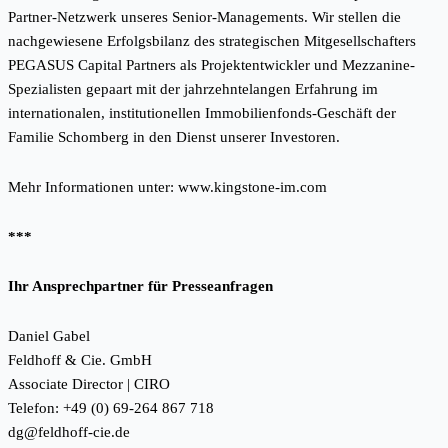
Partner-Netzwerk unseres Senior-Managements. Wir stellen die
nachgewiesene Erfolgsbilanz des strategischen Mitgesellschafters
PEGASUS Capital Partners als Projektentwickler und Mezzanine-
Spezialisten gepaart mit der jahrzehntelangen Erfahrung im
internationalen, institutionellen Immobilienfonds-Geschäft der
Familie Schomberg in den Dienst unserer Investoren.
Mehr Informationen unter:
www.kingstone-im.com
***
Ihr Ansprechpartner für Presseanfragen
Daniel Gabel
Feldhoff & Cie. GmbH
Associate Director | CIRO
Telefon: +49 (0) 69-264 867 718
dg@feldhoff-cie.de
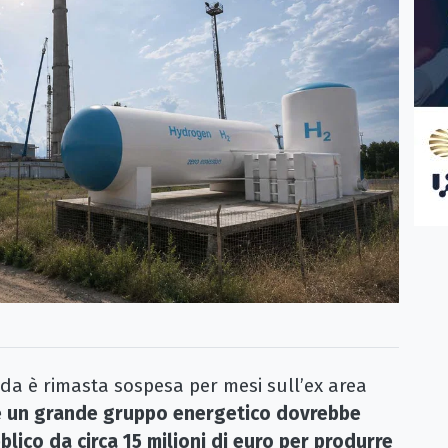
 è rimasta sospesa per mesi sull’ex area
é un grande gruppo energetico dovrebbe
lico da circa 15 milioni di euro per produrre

──────────────────────────────

Exercise directions:
Without the pictures, write out the entire listing exactly.

Task output:
Partner-Netzwerk unseres Senior-Managements. Wir stellen die
nachgewiesene Erfolgsbilanz des strategischen Mitgesellschafters
PEGASUS Capital Partners als Projektentwickler und Mezzanine-
Spezialisten gepaart mit der jahrzehntelangen Erfahrung im
internationalen, institutionellen Immobilienfonds-Geschäft der
Familie Schomberg in den Dienst unserer Investoren.
Mehr Informationen unter:
www.kingstone-im.com
***
Ihr Ansprechpartner für Presseanfragen
Daniel Gabel
Feldhoff & Cie. GmbH
Associate Director | CIRO
Telefon: +49 (0) 69-264 867 718
dg@feldhoff-cie.de
 è rimasta sospesa per mesi sull’ex area
é un grande gruppo energetico dovrebbe
lico da circa 15 milioni di euro per produrre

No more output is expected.